§ **Aufgaben**:
**a)** Nenne alle Jahreszahlen, die im Nachruf vorkommen, in der Reihenfolge ihres Auftretens.
**b)** Schreibe aus dem Nachruf den Abschnitt ab, der mit den Worten beginnt, in denen „Ehemaliger Landeskonservator Ulrich“ steht, und mit „Stimme der Denkmalpflege.“ schließt.

§ **Text**:
%%

Ehemaliger Landeskonservator Ulrich Harb verstorben
Ein Nachruf auf einen prägenden Denkmalpfleger Kärntens
Hofrat Dipl.-Ing. Dr. Ulrich Harb ist am Freitag, 28. August 2026, im 85. Jahr seines Lebens verstorben. Mit ihm verliert Kärnten eine prägende Persönlichkeit der Denkmalpflege und Baukultur. Seit 1975 im Bundesdenkmalamt tätig und von 1992 bis Ende 2006 Landeskonservator, setzte er über Jahrzehnte wichtige Maßstäbe für den behutsamen und fachlich fundierten Umgang mit dem kulturellen Erbe unseres Landes. Sein umfassendes Wissen, seine Genauigkeit und sein engagierter Einsatz für die Erhaltung der Kärntner Kirchen und Baudenkmäler machten ihn zu einer weithin geschätzten Stimme der Denkmalpflege.

%%

§ **Eingabedaten**:
%%

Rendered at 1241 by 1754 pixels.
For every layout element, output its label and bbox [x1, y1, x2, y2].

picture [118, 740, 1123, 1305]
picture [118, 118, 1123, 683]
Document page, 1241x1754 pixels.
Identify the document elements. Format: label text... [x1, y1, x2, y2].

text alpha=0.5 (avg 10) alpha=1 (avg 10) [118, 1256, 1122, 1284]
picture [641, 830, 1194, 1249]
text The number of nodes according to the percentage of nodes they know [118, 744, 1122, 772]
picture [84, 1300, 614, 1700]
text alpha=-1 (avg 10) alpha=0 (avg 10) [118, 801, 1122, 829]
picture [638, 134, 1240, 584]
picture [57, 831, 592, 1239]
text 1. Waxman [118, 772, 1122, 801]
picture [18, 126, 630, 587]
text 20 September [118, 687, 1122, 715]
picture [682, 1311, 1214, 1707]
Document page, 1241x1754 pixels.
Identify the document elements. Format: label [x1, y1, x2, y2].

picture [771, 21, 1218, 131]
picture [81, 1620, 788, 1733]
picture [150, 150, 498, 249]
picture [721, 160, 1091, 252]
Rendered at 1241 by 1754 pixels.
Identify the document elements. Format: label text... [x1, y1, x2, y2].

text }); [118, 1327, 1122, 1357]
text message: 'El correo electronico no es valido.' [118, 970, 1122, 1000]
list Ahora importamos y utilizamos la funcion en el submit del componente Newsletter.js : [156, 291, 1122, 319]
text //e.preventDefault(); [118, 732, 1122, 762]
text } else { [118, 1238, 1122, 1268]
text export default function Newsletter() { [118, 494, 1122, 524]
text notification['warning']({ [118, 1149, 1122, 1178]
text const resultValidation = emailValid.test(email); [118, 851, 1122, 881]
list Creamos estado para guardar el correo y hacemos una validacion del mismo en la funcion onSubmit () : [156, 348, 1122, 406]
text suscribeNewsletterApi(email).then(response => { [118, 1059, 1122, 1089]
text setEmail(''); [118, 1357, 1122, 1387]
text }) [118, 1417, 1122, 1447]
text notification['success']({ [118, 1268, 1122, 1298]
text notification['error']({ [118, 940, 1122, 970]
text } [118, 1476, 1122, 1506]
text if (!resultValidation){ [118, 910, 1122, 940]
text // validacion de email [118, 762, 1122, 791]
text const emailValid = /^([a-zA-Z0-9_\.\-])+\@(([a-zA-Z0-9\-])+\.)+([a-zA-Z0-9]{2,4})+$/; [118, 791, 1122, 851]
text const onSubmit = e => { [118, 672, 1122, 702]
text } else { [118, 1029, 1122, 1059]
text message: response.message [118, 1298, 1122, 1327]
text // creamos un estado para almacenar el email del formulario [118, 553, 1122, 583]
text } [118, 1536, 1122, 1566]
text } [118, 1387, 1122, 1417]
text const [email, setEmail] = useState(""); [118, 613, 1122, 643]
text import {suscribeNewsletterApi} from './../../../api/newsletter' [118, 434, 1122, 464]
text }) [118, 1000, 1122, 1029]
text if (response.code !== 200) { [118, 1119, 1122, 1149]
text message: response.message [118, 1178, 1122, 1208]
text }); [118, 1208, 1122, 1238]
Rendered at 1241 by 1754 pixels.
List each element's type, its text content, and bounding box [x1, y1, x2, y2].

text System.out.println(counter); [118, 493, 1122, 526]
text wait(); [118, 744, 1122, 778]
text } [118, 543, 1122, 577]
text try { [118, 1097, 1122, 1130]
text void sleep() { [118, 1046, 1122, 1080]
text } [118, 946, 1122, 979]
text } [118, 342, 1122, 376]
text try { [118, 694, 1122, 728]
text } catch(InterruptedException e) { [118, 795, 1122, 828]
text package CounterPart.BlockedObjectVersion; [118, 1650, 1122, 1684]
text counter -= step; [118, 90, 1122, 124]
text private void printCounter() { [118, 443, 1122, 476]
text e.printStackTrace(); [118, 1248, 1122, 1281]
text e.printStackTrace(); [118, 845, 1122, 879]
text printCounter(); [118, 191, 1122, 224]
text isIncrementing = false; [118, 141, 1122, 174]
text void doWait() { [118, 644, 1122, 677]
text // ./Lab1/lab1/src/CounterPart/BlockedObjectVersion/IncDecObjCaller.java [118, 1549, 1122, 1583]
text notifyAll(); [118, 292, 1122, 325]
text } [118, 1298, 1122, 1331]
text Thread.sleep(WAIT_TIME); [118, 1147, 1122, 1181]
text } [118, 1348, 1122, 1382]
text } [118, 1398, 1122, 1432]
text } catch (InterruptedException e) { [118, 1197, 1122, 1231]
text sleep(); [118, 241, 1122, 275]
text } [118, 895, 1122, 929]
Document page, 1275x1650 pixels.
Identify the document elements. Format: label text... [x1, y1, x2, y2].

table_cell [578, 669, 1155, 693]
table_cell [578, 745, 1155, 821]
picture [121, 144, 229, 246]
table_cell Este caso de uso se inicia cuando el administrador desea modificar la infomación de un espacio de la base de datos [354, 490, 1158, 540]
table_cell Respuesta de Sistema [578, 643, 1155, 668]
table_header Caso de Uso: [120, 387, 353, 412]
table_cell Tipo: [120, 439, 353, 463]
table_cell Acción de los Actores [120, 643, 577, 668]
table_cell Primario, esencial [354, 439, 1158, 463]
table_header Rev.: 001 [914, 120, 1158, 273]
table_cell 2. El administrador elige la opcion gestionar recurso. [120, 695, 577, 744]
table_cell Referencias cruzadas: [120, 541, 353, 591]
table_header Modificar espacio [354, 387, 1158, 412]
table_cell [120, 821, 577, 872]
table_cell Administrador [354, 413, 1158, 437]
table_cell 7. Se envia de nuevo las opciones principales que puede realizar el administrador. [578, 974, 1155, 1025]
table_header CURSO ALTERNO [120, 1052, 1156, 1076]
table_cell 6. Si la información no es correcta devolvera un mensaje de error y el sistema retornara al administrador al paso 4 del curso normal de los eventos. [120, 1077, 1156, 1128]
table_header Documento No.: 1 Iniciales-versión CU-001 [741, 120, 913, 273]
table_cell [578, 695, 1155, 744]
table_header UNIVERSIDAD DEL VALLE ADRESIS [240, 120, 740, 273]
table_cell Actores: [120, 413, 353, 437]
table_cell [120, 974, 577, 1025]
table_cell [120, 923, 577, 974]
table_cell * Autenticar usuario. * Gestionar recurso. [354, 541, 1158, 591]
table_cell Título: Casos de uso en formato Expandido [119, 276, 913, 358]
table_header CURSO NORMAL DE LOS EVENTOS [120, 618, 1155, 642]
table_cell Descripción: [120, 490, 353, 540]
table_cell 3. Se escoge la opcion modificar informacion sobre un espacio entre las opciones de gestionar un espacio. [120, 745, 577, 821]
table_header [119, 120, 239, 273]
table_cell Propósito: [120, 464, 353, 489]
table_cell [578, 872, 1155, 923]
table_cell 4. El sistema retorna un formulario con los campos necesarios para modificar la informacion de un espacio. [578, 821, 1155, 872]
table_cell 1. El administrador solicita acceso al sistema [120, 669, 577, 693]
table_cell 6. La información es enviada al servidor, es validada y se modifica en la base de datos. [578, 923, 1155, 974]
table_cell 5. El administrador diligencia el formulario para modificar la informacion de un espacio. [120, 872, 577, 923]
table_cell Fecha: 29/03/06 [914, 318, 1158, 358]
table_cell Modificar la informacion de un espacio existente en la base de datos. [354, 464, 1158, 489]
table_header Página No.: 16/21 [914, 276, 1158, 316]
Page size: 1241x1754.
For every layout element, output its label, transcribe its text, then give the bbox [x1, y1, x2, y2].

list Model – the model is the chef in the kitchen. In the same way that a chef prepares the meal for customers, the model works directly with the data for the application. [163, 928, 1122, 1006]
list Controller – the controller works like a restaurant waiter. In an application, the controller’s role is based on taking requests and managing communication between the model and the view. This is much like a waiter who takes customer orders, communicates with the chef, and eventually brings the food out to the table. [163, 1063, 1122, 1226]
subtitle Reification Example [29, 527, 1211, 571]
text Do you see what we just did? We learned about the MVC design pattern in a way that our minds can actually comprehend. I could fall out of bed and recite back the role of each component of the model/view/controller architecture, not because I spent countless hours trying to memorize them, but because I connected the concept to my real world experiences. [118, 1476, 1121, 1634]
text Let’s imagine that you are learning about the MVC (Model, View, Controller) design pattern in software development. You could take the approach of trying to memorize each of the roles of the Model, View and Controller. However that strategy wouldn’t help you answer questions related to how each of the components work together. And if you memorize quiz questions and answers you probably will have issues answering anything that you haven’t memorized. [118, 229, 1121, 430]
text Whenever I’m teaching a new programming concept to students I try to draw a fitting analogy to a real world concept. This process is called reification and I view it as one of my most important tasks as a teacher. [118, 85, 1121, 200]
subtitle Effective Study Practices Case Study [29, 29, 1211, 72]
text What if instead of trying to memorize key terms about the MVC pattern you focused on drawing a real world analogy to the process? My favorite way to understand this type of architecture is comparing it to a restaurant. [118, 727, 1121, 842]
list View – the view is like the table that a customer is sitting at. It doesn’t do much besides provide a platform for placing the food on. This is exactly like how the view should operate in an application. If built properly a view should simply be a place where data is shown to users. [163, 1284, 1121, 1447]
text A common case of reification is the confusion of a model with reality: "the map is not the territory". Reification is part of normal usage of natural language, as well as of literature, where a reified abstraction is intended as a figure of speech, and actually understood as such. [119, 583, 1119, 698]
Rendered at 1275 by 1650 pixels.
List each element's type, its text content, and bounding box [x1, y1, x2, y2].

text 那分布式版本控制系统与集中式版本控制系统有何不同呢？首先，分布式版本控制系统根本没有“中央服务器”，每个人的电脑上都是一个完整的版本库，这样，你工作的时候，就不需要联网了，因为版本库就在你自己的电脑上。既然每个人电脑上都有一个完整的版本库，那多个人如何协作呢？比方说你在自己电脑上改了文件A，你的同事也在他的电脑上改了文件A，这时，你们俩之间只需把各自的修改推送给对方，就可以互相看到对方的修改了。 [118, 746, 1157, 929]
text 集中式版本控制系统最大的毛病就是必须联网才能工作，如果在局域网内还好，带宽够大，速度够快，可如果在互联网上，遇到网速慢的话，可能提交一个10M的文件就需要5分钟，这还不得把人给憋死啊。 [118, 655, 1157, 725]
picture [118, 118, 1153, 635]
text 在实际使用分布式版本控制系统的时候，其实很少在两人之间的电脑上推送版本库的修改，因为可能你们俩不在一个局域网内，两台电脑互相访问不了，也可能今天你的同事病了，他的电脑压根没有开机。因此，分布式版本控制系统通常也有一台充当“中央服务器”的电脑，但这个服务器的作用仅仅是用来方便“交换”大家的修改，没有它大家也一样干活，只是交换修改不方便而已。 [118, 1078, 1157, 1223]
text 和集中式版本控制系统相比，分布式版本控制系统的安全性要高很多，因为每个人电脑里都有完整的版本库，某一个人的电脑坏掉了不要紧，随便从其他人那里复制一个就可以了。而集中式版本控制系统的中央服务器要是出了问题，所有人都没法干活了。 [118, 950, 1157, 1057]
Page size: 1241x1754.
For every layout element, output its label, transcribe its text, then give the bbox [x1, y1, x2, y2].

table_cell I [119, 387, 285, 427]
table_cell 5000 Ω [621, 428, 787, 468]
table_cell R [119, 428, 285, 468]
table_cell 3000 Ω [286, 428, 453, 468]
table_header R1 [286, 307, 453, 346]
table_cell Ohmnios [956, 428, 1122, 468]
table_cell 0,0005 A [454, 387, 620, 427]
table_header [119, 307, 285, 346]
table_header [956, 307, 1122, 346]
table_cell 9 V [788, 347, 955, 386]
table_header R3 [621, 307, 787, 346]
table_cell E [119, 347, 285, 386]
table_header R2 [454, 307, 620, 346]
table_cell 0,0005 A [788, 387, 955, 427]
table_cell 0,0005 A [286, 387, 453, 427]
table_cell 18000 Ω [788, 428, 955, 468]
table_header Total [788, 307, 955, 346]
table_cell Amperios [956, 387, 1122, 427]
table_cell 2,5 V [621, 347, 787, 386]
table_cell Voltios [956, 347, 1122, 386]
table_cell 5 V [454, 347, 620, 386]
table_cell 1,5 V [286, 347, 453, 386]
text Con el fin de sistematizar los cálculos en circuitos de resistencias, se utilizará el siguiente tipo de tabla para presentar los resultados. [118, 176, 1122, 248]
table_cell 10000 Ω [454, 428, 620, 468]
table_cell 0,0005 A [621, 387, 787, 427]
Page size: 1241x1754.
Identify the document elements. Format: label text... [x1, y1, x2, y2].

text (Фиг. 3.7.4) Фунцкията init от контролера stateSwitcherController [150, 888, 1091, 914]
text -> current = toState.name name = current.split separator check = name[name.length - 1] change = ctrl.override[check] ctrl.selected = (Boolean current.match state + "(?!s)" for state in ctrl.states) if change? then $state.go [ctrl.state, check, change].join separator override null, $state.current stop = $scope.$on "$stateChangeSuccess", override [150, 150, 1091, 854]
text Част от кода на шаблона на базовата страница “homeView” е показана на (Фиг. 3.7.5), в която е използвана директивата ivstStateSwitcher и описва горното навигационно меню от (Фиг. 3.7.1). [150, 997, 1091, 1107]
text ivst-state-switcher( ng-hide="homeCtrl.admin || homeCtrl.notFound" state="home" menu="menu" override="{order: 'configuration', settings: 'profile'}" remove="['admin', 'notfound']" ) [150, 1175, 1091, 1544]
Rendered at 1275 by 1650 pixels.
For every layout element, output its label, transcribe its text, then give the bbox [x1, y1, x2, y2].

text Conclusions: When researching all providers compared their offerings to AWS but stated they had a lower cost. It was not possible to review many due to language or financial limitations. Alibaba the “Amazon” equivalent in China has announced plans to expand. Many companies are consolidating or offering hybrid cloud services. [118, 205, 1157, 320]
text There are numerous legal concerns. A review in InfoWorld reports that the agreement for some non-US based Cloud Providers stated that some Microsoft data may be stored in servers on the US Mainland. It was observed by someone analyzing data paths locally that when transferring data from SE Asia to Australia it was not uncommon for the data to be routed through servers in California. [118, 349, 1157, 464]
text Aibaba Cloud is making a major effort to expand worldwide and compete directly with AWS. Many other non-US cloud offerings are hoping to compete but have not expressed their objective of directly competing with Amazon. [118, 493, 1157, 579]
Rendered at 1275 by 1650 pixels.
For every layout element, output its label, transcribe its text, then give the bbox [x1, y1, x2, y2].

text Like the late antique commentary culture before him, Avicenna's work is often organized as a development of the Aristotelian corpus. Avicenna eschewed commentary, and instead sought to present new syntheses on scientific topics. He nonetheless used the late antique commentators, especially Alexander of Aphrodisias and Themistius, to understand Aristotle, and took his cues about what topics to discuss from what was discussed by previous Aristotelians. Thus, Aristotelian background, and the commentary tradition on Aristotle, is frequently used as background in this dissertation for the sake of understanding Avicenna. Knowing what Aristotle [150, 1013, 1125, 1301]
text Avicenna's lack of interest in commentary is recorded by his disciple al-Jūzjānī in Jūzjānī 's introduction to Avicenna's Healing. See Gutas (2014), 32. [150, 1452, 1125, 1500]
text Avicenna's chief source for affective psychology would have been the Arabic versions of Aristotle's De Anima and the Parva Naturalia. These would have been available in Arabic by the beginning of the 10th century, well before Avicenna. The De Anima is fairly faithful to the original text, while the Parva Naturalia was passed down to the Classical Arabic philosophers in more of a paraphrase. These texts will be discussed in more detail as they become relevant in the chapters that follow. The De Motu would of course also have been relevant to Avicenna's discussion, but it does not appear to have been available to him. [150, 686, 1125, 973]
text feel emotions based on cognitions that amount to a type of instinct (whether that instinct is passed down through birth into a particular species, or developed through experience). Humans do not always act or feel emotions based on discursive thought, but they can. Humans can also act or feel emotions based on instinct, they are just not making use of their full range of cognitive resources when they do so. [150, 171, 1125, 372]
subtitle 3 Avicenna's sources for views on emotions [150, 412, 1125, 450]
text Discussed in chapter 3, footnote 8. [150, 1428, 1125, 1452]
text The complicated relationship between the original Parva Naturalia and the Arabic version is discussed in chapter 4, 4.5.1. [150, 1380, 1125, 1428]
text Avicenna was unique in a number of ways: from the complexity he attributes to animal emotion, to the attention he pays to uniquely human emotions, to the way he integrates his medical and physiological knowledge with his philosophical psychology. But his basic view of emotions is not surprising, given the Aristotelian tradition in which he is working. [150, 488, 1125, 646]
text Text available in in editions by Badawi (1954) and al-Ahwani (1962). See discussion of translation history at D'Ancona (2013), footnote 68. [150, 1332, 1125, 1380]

%%

§ **Lösungen**:
**a)** 2026, 1975, 1992, 2006

**b)**
Ehemaliger Landeskonservator Ulrich Harb verstorben
Ein Nachruf auf einen prägenden Denkmalpfleger Kärntens
Hofrat Dipl.-Ing. Dr. Ulrich Harb ist am Freitag, 28. August 2026, im 85. Jahr seines Lebens verstorben. Mit ihm verliert Kärnten eine prägende Persönlichkeit der Denkmalpflege und Baukultur. Seit 1975 im Bundesdenkmalamt tätig und von 1992 bis Ende 2006 Landeskonservator, setzte er über Jahrzehnte wichtige Maßstäbe für den behutsamen und fachlich fundierten Umgang mit dem kulturellen Erbe unseres Landes. Sein umfassendes Wissen, seine Genauigkeit und sein engagierter Einsatz für die Erhaltung der Kärntner Kirchen und Baudenkmäler machten ihn zu einer weithin geschätzten Stimme der Denkmalpflege.